Updated

The Army has entered negotiations with an armor manufacturer in an effort to accelerate production of armored versions of the Humvee to get them to the troops more quickly, Army and company officials said.

Army Secretary Francis J. Harvey spoke with officials at Armor Holdings, Inc (search)., based in Jacksonville, Fla., who told him Friday they could increase production by up to 100 vehicles a month.

Army officials had previously believed the factory was working at capacity until the company told the news media Thursday that it could make more. Democrats immediately criticized the Bush administration for not boosting production sooner.

Still, company officials said the Armor Holdings plant was not immediately capable of boosting output. Armor Holdings said in a statement issued Friday that it could increase its rate of production by February or March.

"During the interim period, we will continue to build as many vehicles as possible, as we have done to date. In fact, we are currently ahead of the Army's production schedule by more than 330 total vehicles," the statement said.

In addition, the Army would also have to go to Congress for additional funding if Armor Holdings sought more money, officials said.

The Army has ordered 8,105 of the armored Humvees, and 5,910 are in Iraq, Afghanistan and nearby countries. Armor Holdings is already producing 450 a month, meaning they would be finished sometime in the early spring. Any increased production by the company before then would accelerate the completion of the order.

Defense Secretary Donald H. Rumsfield (search), responding to a soldier's complaint about not enough armored vehicles for the troops, said Wednesday the Army was working to produce more armored vehicles, but it was "a matter of physics, not a matter of money," suggesting that production lines at operating at capacity.

But Armor Holdings spokesman Michael Fox said Thursday that the company recently completed an analysis after the Marines inquired about buying 50 to 100 armored vehicles each month.

"We determined it was doable," Fox said.

Armor Holdings said it expected to produce about 4,000 armored vehicles this year, compared to 500 in 2001, 600 in 2002, and 850 in 2003.

Cost of the armored Humvees is about $150,000 each.

Production has to be coordinated with AMC General LLC of South Bend, Ind., which produces the trucks used to make the Armored Humvees.

Massachusetts Democratic Sen. John F. Kerry (search), who continually decried the lack of equipment during his unsuccessful presidential campaign, on Friday called on Rumsfeld to investigate.

Several companies that manufacture protective equipment have indicated they can significantly boost production, Kerry said in a letter to Rumsfeld.

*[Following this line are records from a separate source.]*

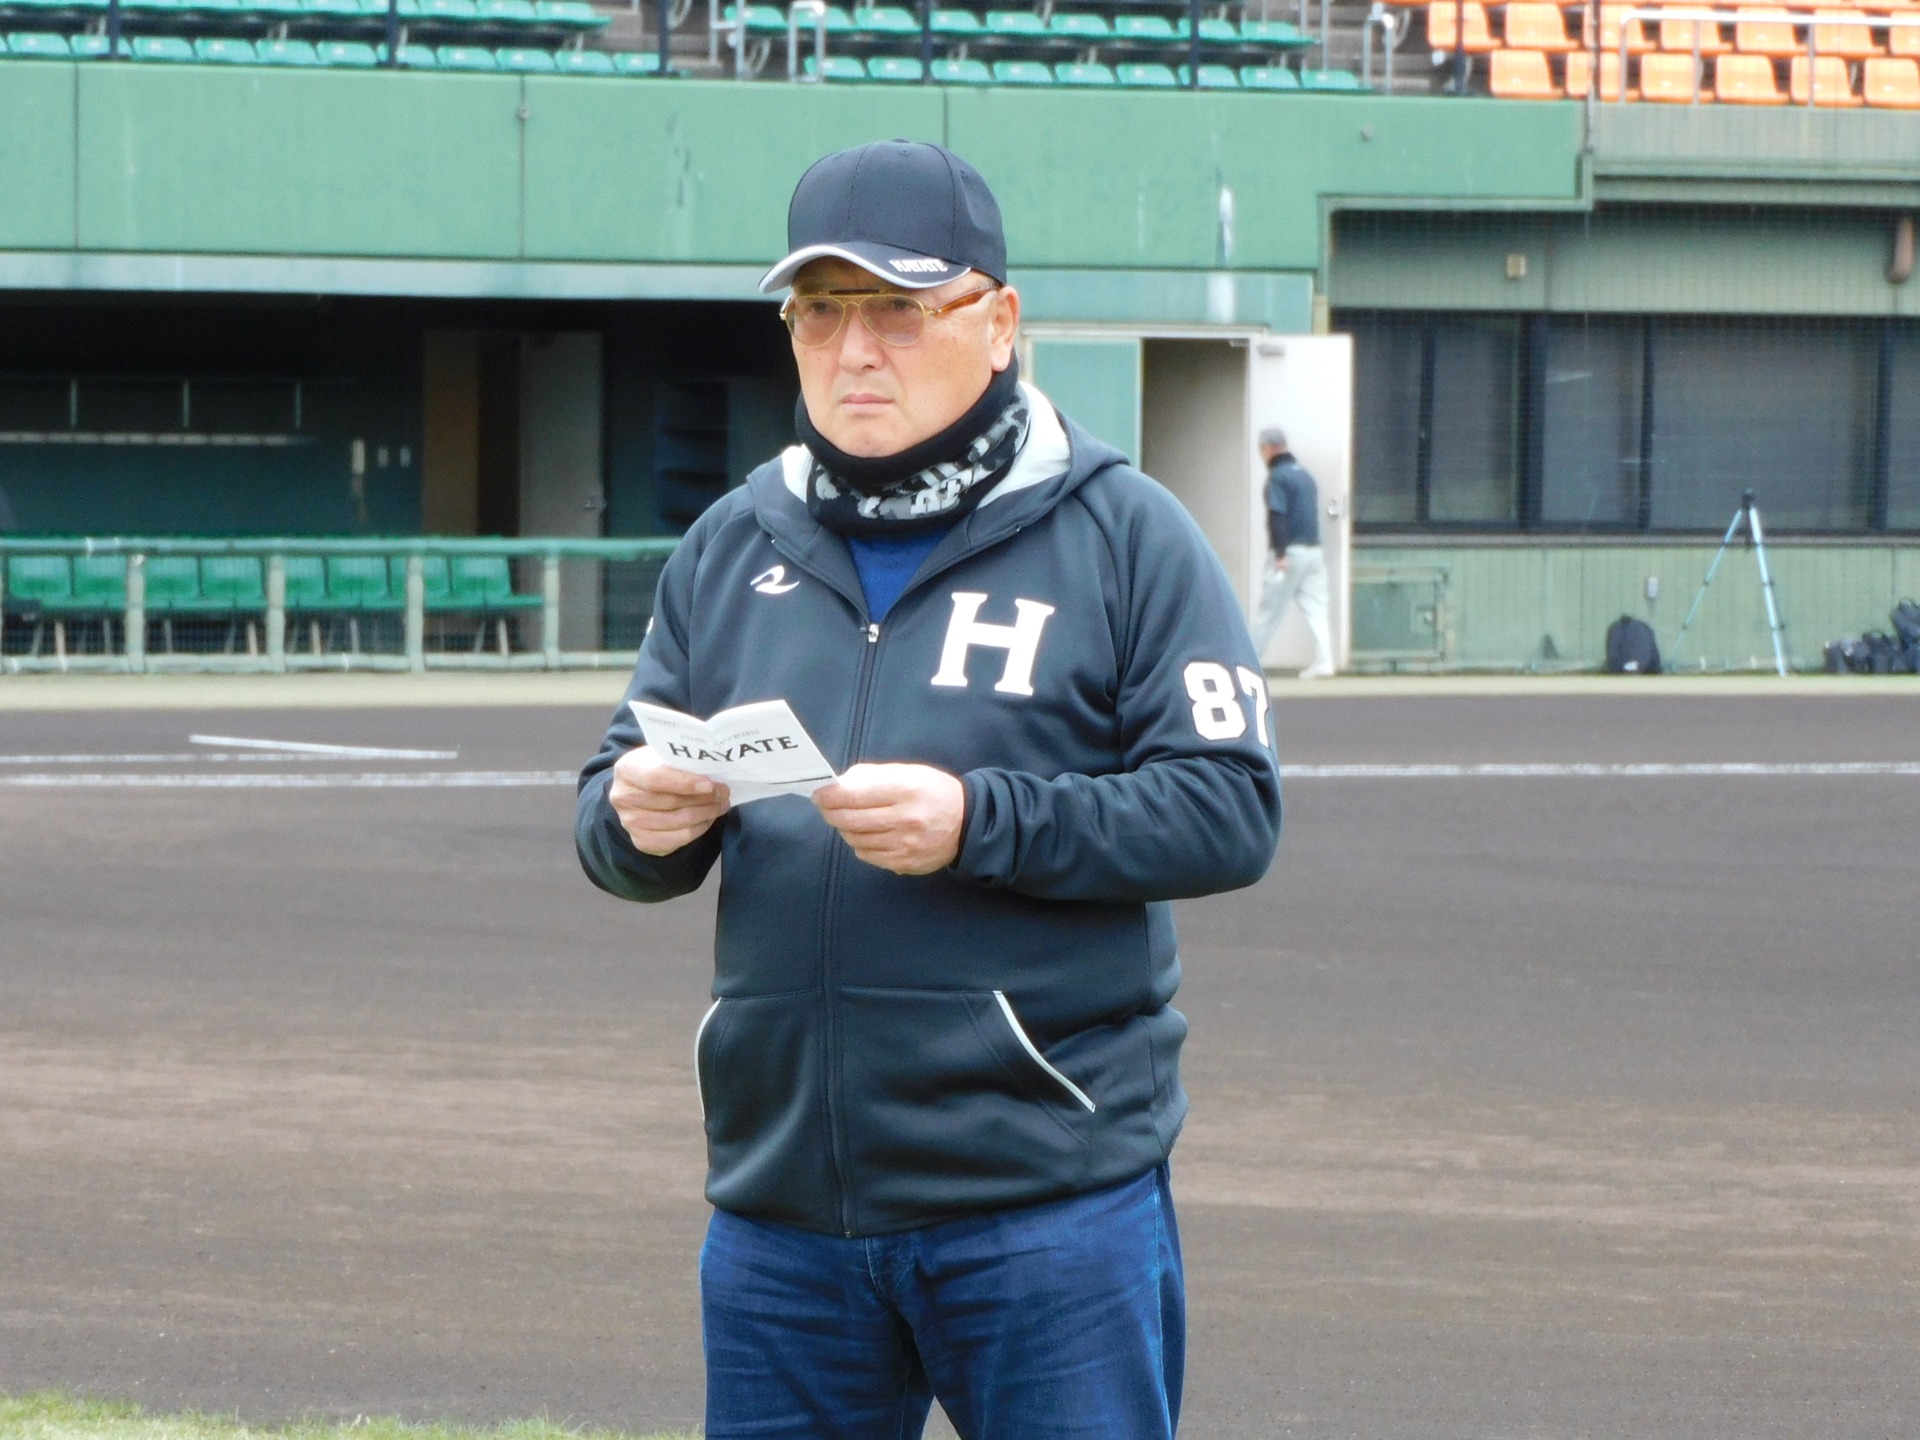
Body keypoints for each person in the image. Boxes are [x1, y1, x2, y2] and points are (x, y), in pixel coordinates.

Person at [576, 140, 1282, 1440]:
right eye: (821, 312)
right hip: (784, 1212)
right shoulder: (732, 544)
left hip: (1044, 1206)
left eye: (898, 310)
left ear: (997, 323)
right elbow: (613, 808)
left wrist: (980, 823)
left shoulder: (1125, 535)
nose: (856, 351)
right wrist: (636, 825)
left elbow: (1230, 807)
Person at [1249, 427, 1335, 678]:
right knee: (1317, 610)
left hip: (1289, 553)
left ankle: (1249, 662)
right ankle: (1325, 662)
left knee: (1269, 612)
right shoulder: (1306, 476)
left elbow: (1277, 516)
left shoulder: (1278, 477)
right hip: (1314, 552)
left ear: (1267, 448)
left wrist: (1280, 554)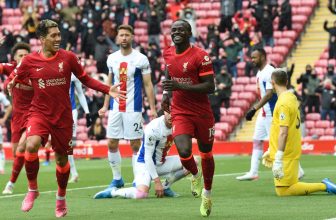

There are thousands more Humvees in Iraq that were built without the extra armor. The military has purchased thousands of kits with bolt-on armor, but several thousand Humvees, and thousands more heavy trucks, remain without armor for use against insurgent bombs, guns and rockets.

The soldier's question to Rumsfeld, at a town-hall meeting in Kuwait this week, has led critics to ask why the Pentagon has been unable to send enough armored equipment 21 months into the war. They said war planners had too rosy a picture of how the campaign would last and didn't think so many troops and so much armor would be needed for so long.

"This is about faulty analysis and a failed strategy," said Rep. Ellen Tauscher (search), a California Democrat who sits on the House Armed Services Committee. "We've never had enough troops on the ground since the fall of Saddam Hussein 's government to deal with the insurgency because we didn't expect one."

Loren Thompson, a defense industry analyst with the Lexington Institute think tank, agreed.

"We have pretty much miscalculated every step along the way — why we went, how we should do it, what we needed, what support we would have, how long it would last — we pretty much got it all wrong," he said.

There was far too little advanced body armor and there were too few armored vehicles to deal with what the Pentagon has since acknowledged is a far stronger and longer insurgency than expected. Officials say more is being manufactured as fast as possible.